而中年男人听完事情原委,拿着手里的拇指大点的碎银子,忍不住翻了个白眼,这点钱对他来说不值一提,但偷了钱时隔两天又原封不动还回来怎么看都会让人觉得这两人有点毛病。
“行,我知道了,下次别偷了。”中年男人又觑了一眼元以临,上下打量,“你说你这么一个壮实的小伙子,干点什么不好非要手脚不干净。”
中年男人倒也没怎么为难他们,只是收下了钱就离开了。
元以临看着那中年男人的背影,内心仿佛被释放了什么似的,有种奇妙的轻松感。
然后两人回到原地,又等到一个。
那人同样并没有怎么为难他俩,只除了嘴里不干不净地骂了两句,摆摆手就让他俩走了。
天色渐晚,暖色的霞光渲染了这个小镇,与每家每户的袅袅炊烟交织在一起,
元期雪:“走吧。”
“不等了吗?”
居然还有点恋恋不舍似的。
“你身上还有钱?”
“……没了。”
“那不就是了,咱们哪还有多余的钱还?”
“那现在咱们要去赚钱吗?”
“不,先吃饭去。”
古人大多都是自给自足,靠田吃饭,男人种地,女人织布,多余的卖去换钱,这是农民。
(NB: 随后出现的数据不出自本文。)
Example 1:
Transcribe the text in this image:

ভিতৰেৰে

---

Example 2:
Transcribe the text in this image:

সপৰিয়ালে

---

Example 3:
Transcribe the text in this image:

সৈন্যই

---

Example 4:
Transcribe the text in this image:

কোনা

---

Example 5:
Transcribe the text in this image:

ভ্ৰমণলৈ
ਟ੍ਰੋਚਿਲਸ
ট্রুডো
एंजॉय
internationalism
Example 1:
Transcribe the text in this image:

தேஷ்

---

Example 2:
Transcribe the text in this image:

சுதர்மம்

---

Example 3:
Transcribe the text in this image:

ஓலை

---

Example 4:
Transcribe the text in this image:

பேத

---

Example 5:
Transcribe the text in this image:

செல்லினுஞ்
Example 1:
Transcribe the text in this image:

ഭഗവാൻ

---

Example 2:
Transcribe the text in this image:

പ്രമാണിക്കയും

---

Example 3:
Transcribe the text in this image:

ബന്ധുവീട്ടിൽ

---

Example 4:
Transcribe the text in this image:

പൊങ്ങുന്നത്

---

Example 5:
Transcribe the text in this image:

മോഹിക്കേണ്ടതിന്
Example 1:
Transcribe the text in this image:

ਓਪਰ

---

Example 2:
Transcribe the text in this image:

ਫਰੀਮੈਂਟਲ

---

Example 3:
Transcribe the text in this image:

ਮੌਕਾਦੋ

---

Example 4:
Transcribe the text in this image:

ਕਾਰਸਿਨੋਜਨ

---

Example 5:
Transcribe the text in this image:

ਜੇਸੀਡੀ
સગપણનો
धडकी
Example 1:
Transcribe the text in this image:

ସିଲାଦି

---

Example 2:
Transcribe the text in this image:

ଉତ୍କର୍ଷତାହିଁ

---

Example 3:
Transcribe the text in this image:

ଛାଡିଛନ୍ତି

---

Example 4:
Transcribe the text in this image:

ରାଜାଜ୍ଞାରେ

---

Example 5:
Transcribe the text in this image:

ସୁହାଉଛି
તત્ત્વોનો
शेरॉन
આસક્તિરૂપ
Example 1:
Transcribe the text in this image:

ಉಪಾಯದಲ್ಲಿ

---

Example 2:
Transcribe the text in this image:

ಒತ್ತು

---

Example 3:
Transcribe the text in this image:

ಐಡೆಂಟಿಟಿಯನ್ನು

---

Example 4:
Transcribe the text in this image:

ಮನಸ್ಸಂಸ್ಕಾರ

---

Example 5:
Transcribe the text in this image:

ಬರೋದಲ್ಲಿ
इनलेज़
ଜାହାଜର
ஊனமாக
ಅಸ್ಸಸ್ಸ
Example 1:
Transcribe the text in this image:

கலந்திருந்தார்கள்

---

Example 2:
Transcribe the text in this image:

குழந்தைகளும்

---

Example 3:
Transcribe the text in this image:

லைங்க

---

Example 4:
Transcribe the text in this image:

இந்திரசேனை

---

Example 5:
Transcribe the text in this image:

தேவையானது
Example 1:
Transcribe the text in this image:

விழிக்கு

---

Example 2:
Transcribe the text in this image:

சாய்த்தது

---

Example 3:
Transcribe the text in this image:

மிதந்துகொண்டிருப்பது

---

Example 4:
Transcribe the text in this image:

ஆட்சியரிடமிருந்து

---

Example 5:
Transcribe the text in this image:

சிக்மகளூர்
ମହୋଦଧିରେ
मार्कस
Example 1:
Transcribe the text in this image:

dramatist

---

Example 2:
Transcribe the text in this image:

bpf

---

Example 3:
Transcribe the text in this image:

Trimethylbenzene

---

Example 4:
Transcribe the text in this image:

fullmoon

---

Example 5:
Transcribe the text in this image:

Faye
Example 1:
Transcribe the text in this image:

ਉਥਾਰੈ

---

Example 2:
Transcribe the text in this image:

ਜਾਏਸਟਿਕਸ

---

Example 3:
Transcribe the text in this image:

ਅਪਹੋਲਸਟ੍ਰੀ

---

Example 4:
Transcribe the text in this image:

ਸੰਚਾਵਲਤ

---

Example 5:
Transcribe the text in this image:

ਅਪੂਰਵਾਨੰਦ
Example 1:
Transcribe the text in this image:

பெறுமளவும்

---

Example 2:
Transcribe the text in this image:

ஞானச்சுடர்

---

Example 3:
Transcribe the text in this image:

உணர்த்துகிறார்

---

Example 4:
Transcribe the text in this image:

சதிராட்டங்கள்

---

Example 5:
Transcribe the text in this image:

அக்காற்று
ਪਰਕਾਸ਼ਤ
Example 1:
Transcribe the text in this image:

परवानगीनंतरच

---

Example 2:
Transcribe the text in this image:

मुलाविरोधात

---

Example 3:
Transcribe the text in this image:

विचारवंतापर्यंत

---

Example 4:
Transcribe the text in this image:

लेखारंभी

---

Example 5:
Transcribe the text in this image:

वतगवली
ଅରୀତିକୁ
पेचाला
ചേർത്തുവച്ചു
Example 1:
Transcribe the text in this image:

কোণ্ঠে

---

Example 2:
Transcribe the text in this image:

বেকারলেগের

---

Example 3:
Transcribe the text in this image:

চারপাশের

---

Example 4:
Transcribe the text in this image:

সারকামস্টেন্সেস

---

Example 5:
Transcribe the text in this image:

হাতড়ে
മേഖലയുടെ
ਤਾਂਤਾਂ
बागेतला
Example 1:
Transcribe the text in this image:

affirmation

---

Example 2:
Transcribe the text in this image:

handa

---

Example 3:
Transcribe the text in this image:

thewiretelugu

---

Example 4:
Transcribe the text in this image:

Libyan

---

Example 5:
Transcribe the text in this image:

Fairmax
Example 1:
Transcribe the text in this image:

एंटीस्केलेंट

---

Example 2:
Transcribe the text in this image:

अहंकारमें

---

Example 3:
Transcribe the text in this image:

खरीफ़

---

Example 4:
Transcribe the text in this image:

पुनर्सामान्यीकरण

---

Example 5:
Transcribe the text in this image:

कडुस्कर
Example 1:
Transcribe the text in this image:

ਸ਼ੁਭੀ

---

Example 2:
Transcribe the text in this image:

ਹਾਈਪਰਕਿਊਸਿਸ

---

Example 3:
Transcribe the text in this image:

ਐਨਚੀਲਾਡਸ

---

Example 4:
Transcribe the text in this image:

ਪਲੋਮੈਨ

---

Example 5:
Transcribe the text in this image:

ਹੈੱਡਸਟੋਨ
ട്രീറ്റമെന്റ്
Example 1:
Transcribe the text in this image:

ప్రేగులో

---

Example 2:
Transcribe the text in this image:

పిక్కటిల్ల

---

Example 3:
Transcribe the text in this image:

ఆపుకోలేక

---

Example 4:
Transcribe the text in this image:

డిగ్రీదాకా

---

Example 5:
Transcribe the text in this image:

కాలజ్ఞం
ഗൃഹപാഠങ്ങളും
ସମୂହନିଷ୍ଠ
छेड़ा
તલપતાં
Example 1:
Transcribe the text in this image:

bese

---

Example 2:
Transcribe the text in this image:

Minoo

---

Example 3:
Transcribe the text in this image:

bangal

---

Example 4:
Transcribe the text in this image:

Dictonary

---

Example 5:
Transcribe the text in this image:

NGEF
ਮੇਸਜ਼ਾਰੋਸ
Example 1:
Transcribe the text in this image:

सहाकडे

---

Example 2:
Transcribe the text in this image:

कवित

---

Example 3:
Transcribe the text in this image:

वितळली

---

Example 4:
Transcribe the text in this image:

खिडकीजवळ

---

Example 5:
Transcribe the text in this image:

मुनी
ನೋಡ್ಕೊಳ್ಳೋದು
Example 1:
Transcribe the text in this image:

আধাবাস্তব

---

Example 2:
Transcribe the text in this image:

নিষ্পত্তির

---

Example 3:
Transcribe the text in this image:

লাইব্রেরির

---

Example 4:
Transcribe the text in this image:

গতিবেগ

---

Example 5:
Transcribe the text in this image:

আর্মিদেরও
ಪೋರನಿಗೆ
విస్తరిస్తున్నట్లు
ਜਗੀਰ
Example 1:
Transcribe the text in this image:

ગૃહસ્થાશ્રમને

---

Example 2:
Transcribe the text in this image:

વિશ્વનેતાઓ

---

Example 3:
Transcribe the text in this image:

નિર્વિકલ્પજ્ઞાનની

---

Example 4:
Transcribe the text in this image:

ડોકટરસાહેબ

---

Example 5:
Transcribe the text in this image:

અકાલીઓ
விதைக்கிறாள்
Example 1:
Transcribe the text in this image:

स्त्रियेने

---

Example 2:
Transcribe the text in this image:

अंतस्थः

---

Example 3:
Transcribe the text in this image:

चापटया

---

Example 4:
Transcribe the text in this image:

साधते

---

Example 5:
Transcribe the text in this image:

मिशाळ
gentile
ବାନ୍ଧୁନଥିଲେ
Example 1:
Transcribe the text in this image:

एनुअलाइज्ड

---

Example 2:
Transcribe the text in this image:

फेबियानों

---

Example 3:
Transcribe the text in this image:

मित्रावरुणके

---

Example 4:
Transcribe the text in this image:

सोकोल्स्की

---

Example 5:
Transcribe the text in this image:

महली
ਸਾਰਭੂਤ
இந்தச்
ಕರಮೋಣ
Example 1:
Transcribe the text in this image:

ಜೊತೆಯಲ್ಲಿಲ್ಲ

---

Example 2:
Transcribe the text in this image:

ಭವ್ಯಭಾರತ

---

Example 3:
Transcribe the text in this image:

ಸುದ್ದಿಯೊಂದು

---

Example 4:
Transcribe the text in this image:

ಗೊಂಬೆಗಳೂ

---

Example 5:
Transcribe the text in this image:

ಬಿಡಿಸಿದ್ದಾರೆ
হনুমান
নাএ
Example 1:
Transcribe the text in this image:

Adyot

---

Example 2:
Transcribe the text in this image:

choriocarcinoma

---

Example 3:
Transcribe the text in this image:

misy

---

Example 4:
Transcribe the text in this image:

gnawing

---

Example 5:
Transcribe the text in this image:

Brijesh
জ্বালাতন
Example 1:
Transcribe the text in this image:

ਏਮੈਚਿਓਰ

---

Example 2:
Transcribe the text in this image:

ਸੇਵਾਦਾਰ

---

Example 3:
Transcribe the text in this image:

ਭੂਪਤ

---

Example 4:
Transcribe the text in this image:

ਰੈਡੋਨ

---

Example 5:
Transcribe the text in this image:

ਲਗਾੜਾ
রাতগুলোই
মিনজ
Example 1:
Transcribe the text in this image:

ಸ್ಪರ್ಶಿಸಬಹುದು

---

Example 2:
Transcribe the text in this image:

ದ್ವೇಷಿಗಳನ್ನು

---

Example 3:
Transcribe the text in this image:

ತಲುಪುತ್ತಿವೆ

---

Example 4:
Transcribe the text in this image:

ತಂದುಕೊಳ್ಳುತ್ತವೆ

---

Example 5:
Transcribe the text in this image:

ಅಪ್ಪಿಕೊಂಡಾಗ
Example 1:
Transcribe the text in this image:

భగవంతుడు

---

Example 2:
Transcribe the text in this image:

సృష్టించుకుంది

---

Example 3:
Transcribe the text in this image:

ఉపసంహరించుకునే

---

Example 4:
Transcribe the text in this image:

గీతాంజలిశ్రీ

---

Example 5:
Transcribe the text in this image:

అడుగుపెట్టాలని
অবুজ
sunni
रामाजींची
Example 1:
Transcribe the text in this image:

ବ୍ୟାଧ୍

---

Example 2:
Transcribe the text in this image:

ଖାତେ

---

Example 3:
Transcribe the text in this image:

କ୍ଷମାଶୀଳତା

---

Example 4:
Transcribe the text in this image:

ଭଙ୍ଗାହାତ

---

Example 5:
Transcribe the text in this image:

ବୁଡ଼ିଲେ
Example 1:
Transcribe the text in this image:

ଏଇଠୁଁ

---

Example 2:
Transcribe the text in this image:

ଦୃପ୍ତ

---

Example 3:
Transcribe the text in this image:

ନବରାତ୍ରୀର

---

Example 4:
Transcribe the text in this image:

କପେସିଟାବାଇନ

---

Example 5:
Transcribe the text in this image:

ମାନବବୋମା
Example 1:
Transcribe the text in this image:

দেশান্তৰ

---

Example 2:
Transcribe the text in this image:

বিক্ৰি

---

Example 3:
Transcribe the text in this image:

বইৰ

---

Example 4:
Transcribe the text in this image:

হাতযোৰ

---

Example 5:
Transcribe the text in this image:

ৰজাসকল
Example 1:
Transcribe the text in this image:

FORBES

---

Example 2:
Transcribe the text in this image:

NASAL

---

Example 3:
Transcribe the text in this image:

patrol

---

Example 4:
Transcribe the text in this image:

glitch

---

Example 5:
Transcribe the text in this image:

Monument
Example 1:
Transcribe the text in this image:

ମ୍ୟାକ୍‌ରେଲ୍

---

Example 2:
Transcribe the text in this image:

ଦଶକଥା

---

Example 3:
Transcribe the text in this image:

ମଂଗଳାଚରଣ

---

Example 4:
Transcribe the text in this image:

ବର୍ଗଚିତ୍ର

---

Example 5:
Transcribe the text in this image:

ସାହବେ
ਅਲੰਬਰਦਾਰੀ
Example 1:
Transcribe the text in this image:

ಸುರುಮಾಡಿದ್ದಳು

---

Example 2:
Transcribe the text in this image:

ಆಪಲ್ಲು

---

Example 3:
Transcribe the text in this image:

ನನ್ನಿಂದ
再有就是商人,开铺子的收学徒,授以技能,要么就是走商,拿着本金去进货到其他地方卖,赚这其中的利润。
元期雪两人只是暂住这里,那些赚钱方法并不适用。
最后元以临跟元期雪一起蹲在狭小的后厨房里刷盘子,也顺便帮着挑水洗菜什么的。
元以临一边挑水,内心忧伤,不禁心想,曾经我好歹也是个百万富翁,现在居然沦落到这里来洗盘子了。
但接着他又安慰自己,那电视剧里皇上的格格阿哥们流落民间不也得街头卖艺吗?
元期雪跟这家餐馆的老板熟悉了些,老板看着元以临挽着袖子蹲在那里洗菜,冲着元期雪挤眉弄眼的:“你这还拖家带口的?”
老板一看就是误会了,元期雪红着脸:“没。他是……”话在嘴边绕了一圈,也不知道怎么形容元以临和她的关系。
说是下人,哪有刷盘子的主人。
说是别的,那就更不是了。
老板一脸我懂我懂。
天黑了,两人是最后走的。
临走的时候,老板拉过元期雪走到一旁:“小姑娘,我收留你在这儿做工一来是看你可怜,二来也是最近生意好,我雇的人忙不过来,”他瞥了一眼在那边傻站着的元以临,“码头那边正在施工,你倒不如让你家的去那里做活去,管吃不说,工钱也比我这里多,你也不用这么辛苦。”
“谢谢。”元期雪很感动。
日子过得太艰难,他们一路漂泊,来自陌生人的善意就像寒冬里的一杯温水,格外让人触动。
夜色沉静如水,街道上的铺子大多都关了。
几盏灯笼高高地挂在门口,不至于漆黑一片。
街道上一高一矮的影子中间保持着距离,微凉的秋风一吹,便缠绵在了一起。